Source records Block Start

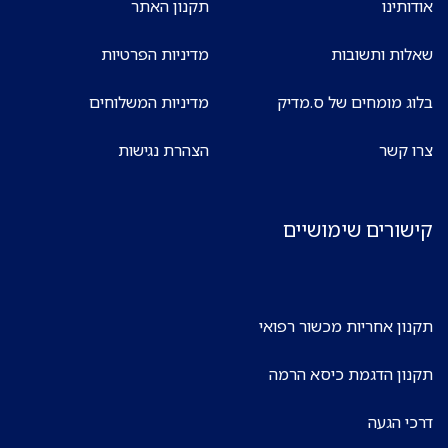
אודותינו
תקנון האתר
שאלות ותשובות
מדיניות הפרטיות
בלוג מומחים של ס.מדיק
מדיניות המשלוחים
צרו קשר
הצהרת נגישות
קישורים שימושיים
תקנון אחריות מכשור רפואי
תקנון הדגמת כיסא הרמה
דרכי הגעה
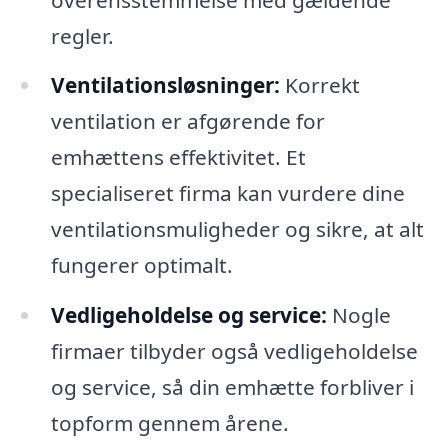
regler.
Ventilationsløsninger:
Korrekt
ventilation er afgørende for
emhættens effektivitet. Et
specialiseret firma kan vurdere dine
ventilationsmuligheder og sikre, at alt
fungerer optimalt.
Vedligeholdelse og service:
Nogle
firmaer tilbyder også vedligeholdelse
og service, så din emhætte forbliver i
topform gennem årene.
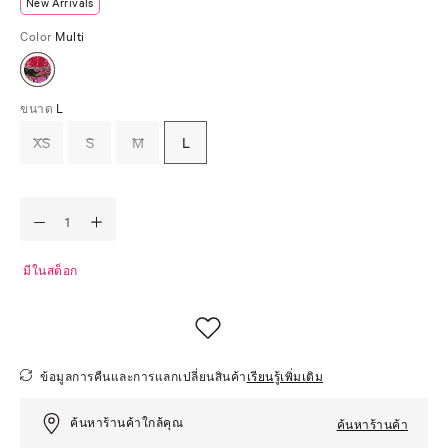
New Arrivals
Color
Multi
ขนาด
L
XS
S
M
L
มีในสต็อก
ข้อมูลการคืนและการแลกเปลี่ยนสินค้า
เรียนรู้เพิ่มเติม
ค้นหาร้านค้าใกล้คุณ
ค้นหาร้านค้า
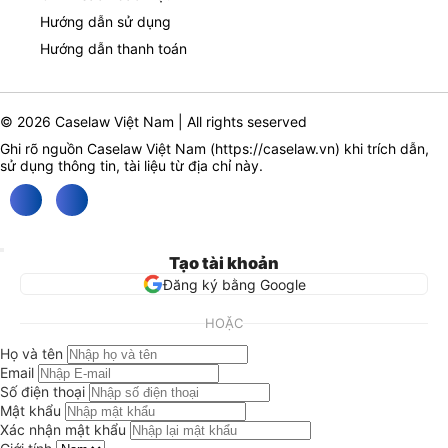
Hướng dẫn sử dụng
Hướng dẫn thanh toán
© 2026 Caselaw Việt Nam | All rights seserved
Ghi rõ nguồn Caselaw Việt Nam (
https://caselaw.vn
) khi trích dẫn,
sử dụng thông tin, tài liệu từ địa chỉ này.
Tạo tài khoản
Đăng ký bằng Google
HOẶC
Họ và tên
Email
Số điện thoại
Mật khẩu
Xác nhận mật khẩu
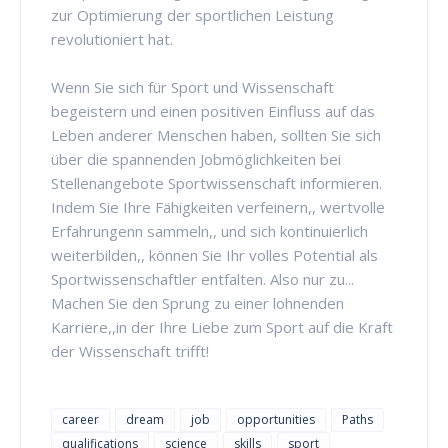
zur Optimierung der sportlichen Leistung
revolutioniert hat.
Wenn Sie sich für Sport und Wissenschaft
begeistern und einen positiven Einfluss auf das
Leben anderer Menschen haben, sollten Sie sich
über die spannenden Jobmöglichkeiten bei
Stellenangebote Sportwissenschaft informieren.
Indem Sie Ihre Fähigkeiten verfeinern,, wertvolle
Erfahrungenn sammeln,, und sich kontinuierlich
weiterbilden,, können Sie Ihr volles Potential als
Sportwissenschaftler entfalten. Also nur zu...
Machen Sie den Sprung zu einer lohnenden
Karriere,,in der Ihre Liebe zum Sport auf die Kraft
der Wissenschaft trifft!
career
dream
job
opportunities
Paths
qualifications
science
skills
sport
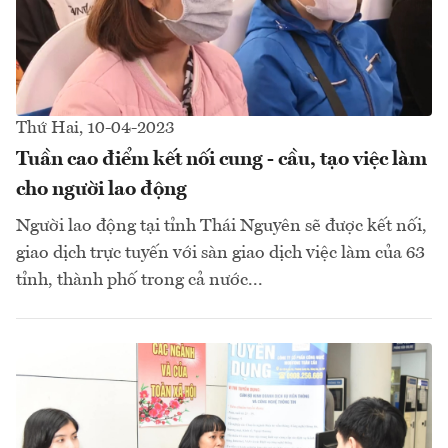
Thứ Hai, 10-04-2023
Tuần cao điểm kết nối cung - cầu, tạo việc làm
cho người lao động
Người lao động tại tỉnh Thái Nguyên sẽ được kết nối,
giao dịch trực tuyến với sàn giao dịch việc làm của 63
tỉnh, thành phố trong cả nước...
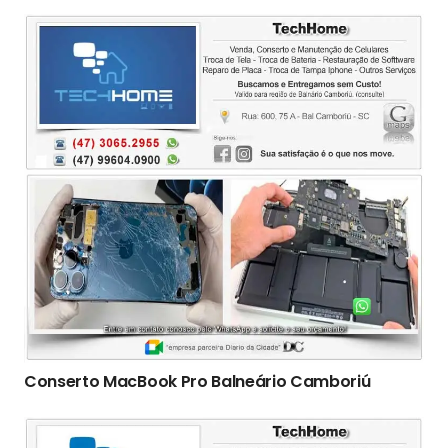
Conserto ‎MacBook Pro Balneário Camboriú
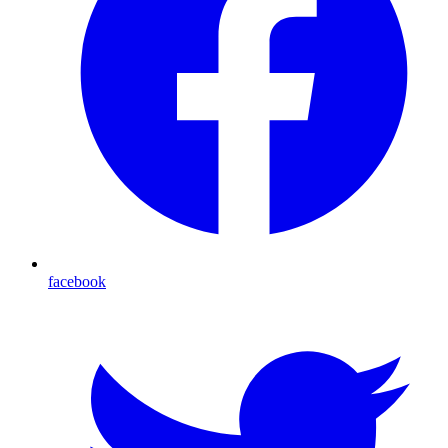
facebook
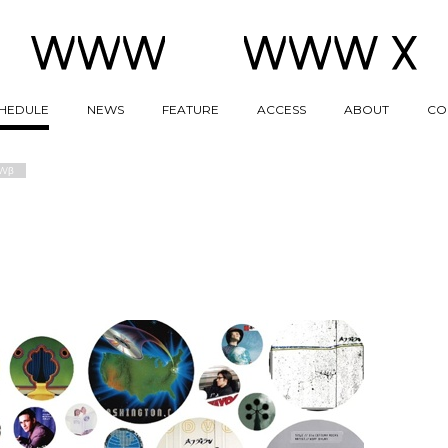
HEDULE
NEWS
FEATURE
ACCESS
ABOUT
CO
Wβ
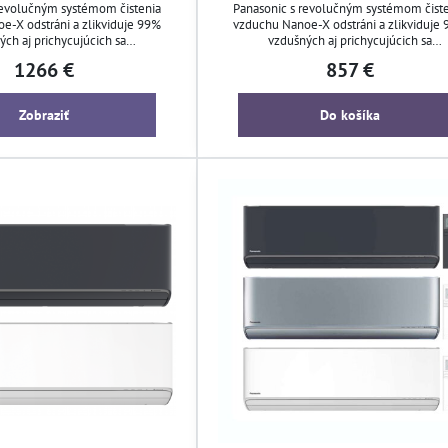
revolučným systémom čistenia
Panasonic s revolučným systémom čist
e-X odstráni a zlikviduje 99%
vzduchu Nanoe-X odstráni a zlikviduje
ých aj prichycujúcich sa
vzdušných aj prichycujúcich sa
, ako sú baktérie, vírusy, plesne
mikroorganizmov, ako sú baktérie, vírusy, 
1266 €
857 €
a pachy.
a pachy.
Zobraziť
Do košíka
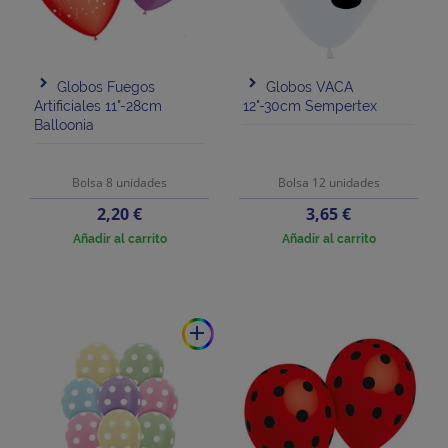
Globos Fuegos
Globos VACA
Artificiales 11"-28cm
12"-30cm Sempertex
Balloonia
Bolsa 8 unidades
Bolsa 12 unidades
Precio
Precio
2,20 €
3,65 €
Añadir al carrito
Añadir al carrito
add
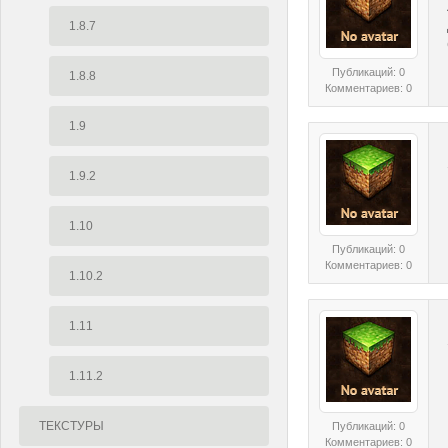
1.8.7
Публикаций: 0
1.8.8
Комментариев: 0
1.9
1.9.2
1.10
Публикаций: 0
Комментариев: 0
1.10.2
1.11
1.11.2
ТЕКСТУРЫ
Публикаций: 0
Комментариев: 0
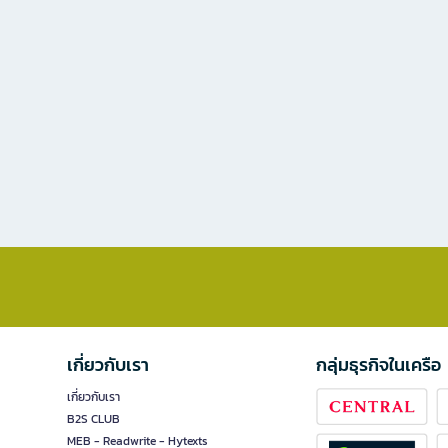
เกี่ยวกับเรา
กลุ่มธุรกิจในเครือ
เกี่ยวกับเรา
B2S CLUB
MEB - Readwrite - Hytexts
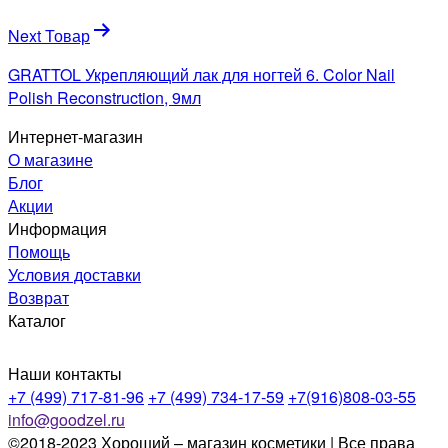
Next Товар
GRATTOL Укрепляющий лак для ногтей 6. Color Nail
Polish Reconstruction, 9мл
Интернет-магазин
О магазине
Блог
Акции
Информация
Помощь
Условия доставки
Возврат
Каталог
Наши контакты
+7 (499) 717-81-96
+7 (499) 734-17-59
+7(916)808-03-55
info@goodzel.ru
©2018-2023 Хороший – магазин косметики | Все права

Source records Block End

Problem statement => Which lines of the entries above contain the word "systémom"? Copy each of them.

Task result =>
revolučným systémom čistenia
Panasonic s revolučným systémom čist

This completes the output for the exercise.